The purpose of this post is not to talk about drawing as a whole. It is to talk about pencil drawing as it relates to watercolor painting.
Any artist will tell you that it’s better to be discriminating with how you lay down your lines than it is to just draw them all the same way, like a bad Sunday cartoon. What that means is that any line you lay down will have a certain weight, darkness, or boldness, depending on how hard you press your pencil. Look at my final drawing of the rhinoceroses: just above the baby’s back, you see wrinkle lines much fainter than the line between the two rhinos. This creates a hierarchy of importance, and helps push the baby rhino forward.
Line weight serves another function in watercolor painting. Because watercolor is transparent (meaning you can see through a layer to what’s beneath it) pencil lines will stay visible in the finished painting…unless you only draw the lines where there are hard edges between light and dark.
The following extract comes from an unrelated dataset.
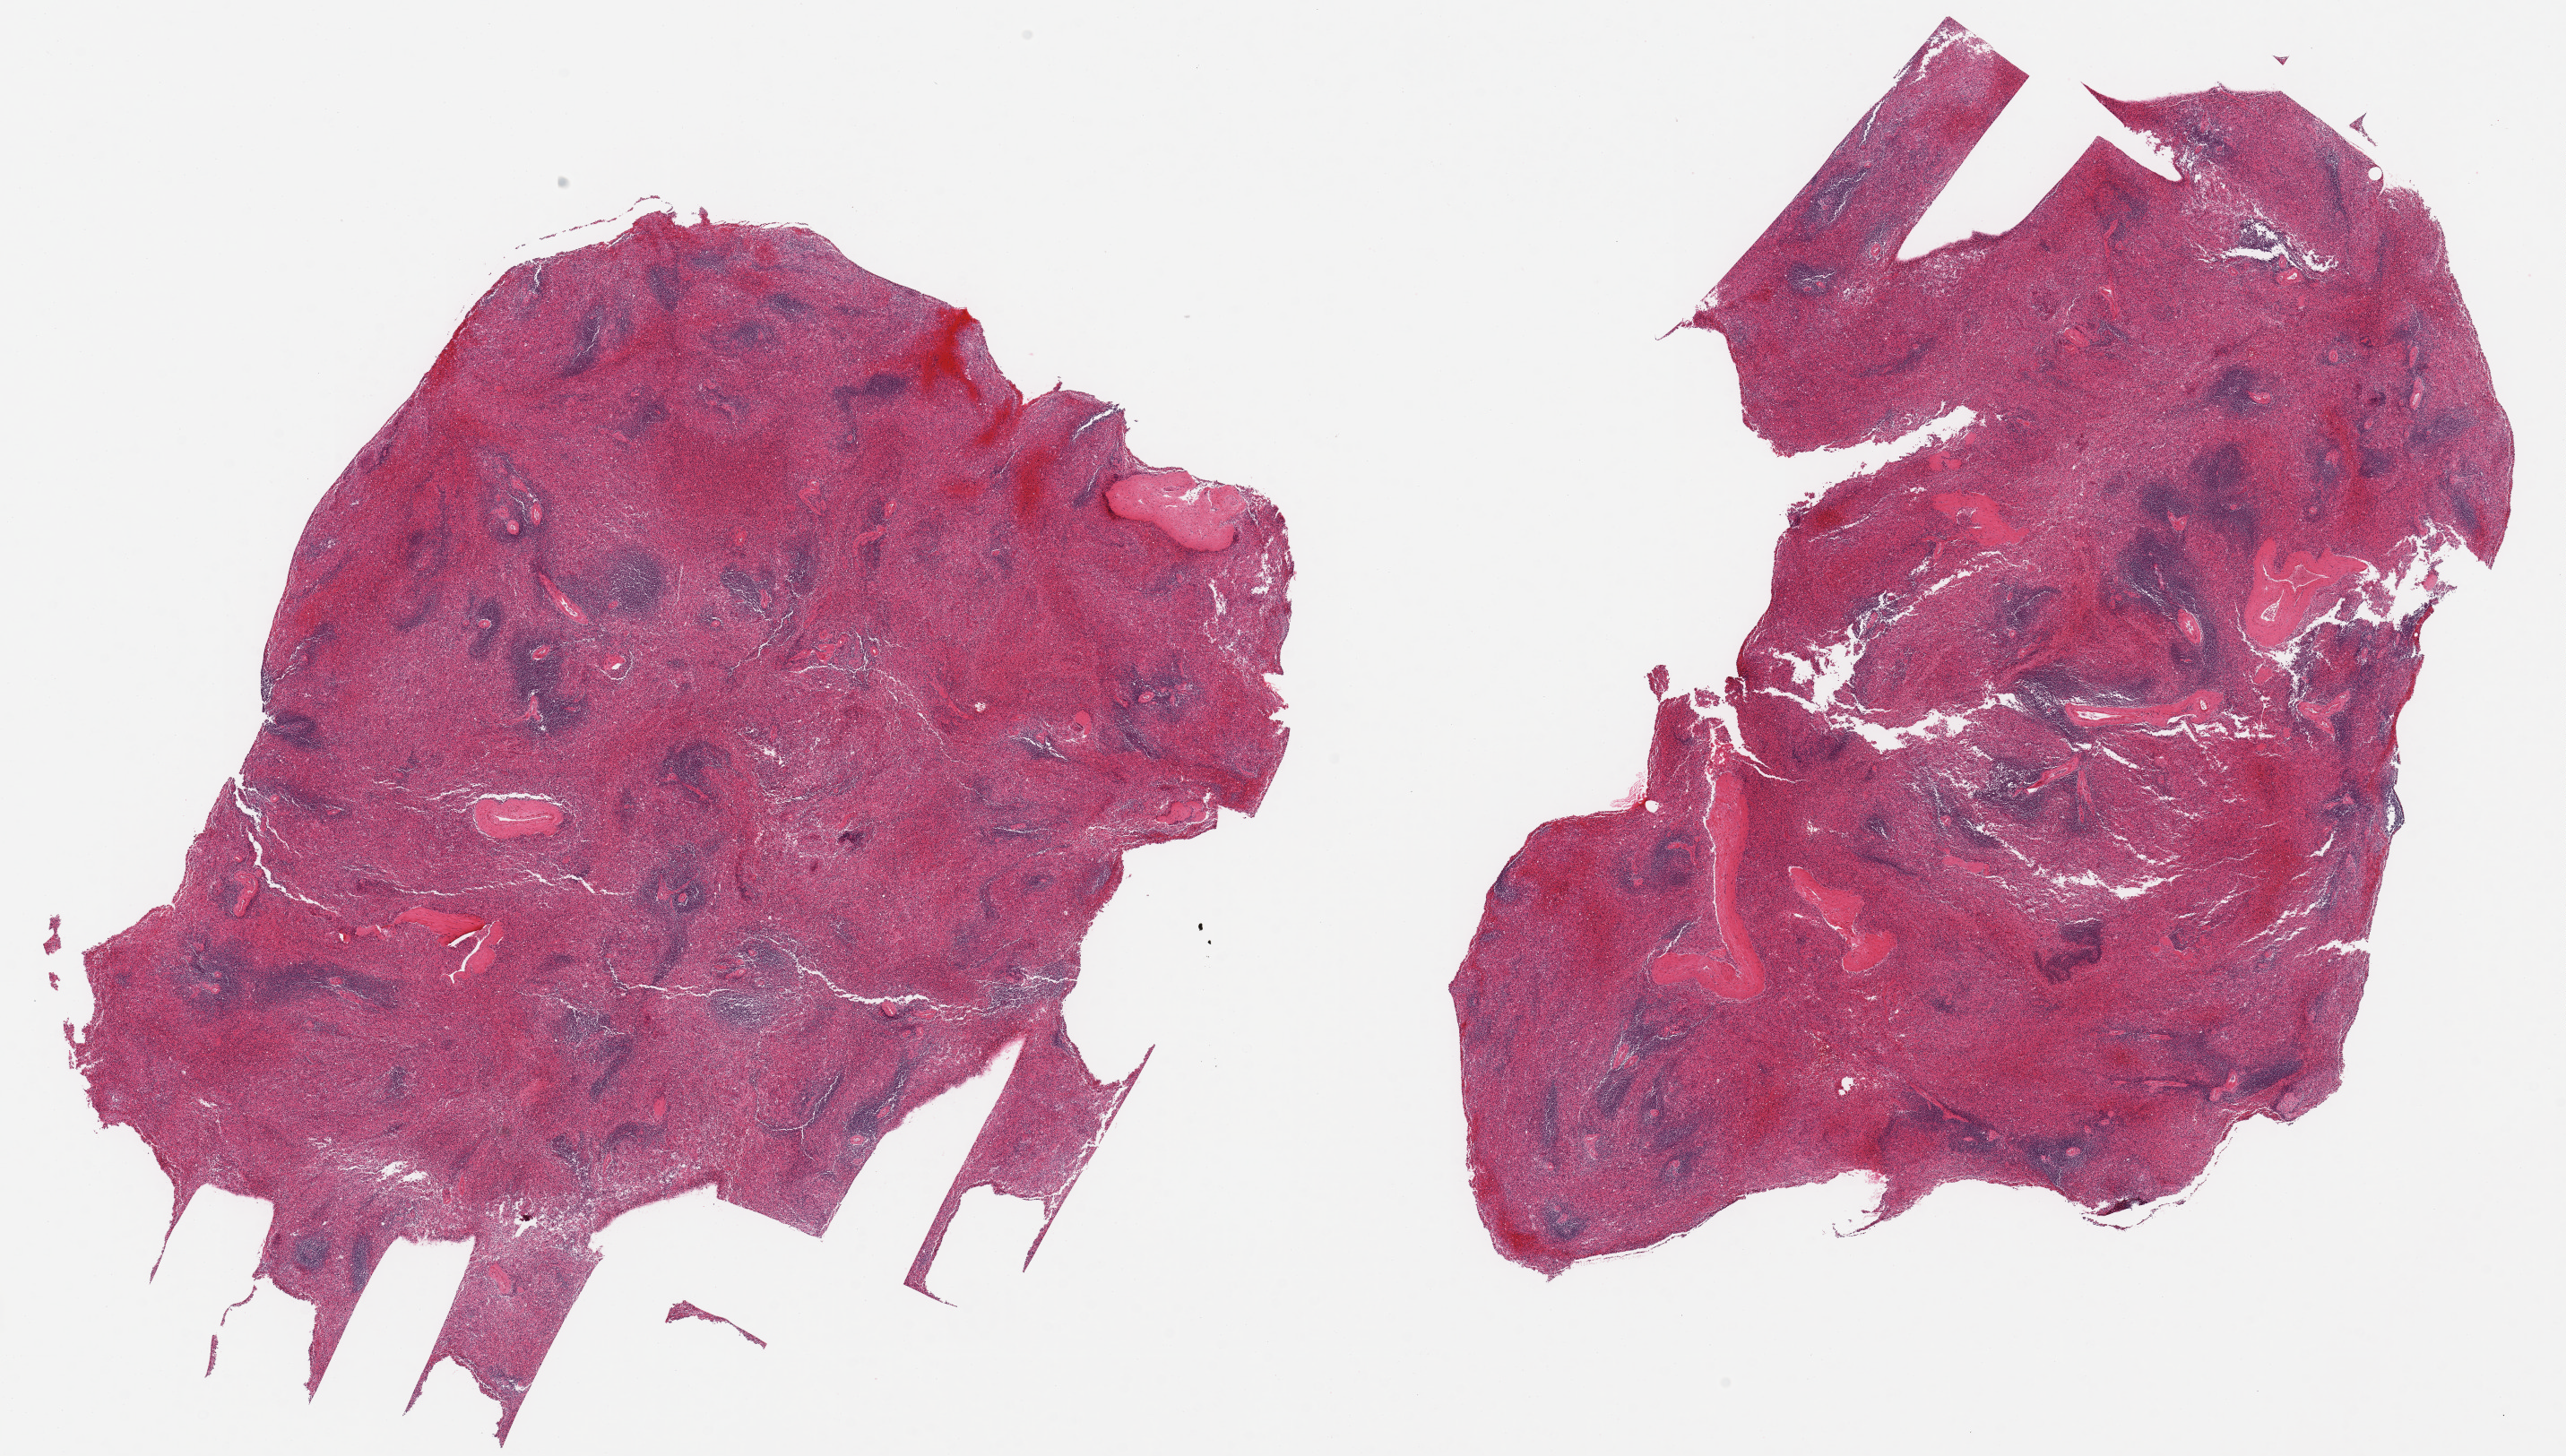
Haematoxylin and eosin whole-slide image — a low-resolution overview of the entire scanned area, about 22.6 x 12.9 mm (acquisition: 20x scan); PAXgene-fixed, paraffin-embedded tissue; section of spleen (target tissue); tissue donor sample.
Reviewer comment on this tissue sample: 2 pieces, moderate congestion.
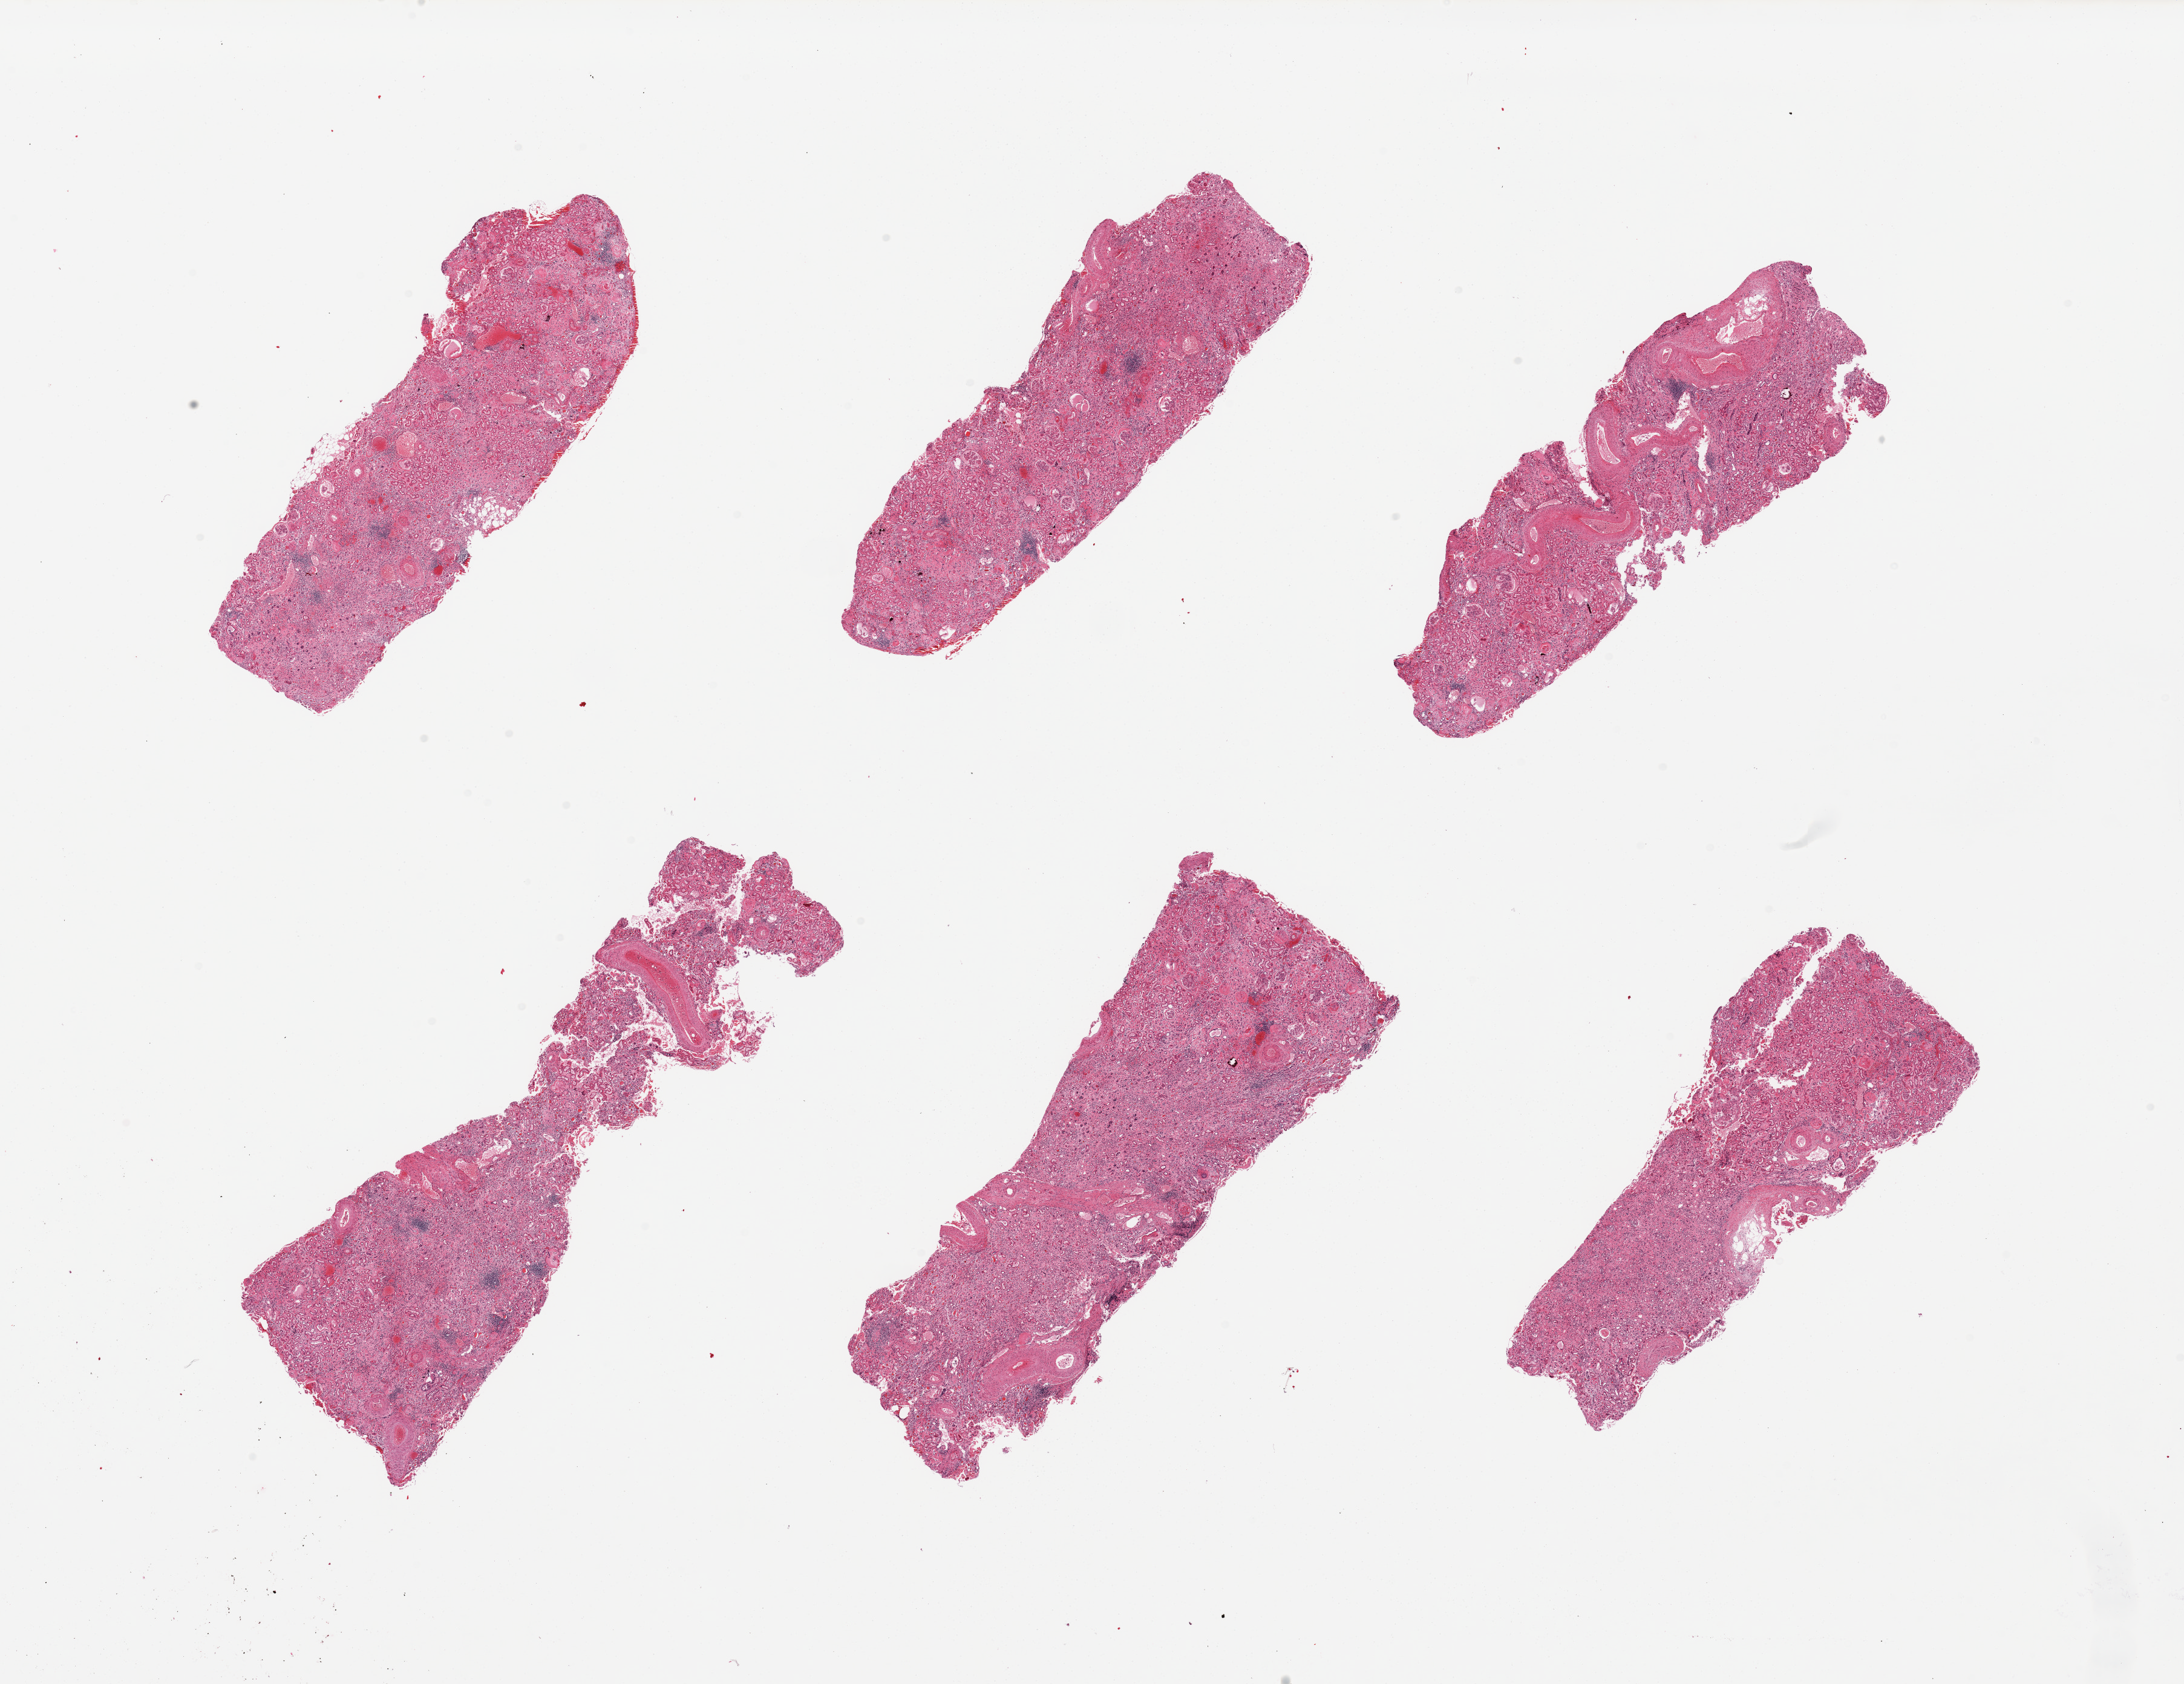
Haematoxylin and eosin whole-slide image, brightfield, whole scanned area (about 28.5 x 22.0 mm, from a 20x scan) shown as a low-resolution overview. PAXgene-fixed paraffin-embedded (PFPE) section. Target tissue: renal cortex. Tissue donor sample. Female donor.
Review note (as recorded): 6 pieces; severe glomerular and vascular sclerosis; both cortex and medulla represented.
In that case, the masses of dark/light, positive/negative, and background/foreground make the pencil line disappear.
So, if you have an edge between two contrasting masses, that can be a dark, hard line. But if you have a line delineating a soft edge, like a form shadow, that line should be lighter so that it won’t appear in the final painting. By consciously controlling your line quality, it will be possible to improve your painting, because the lines signal your brain to treat different edges different ways.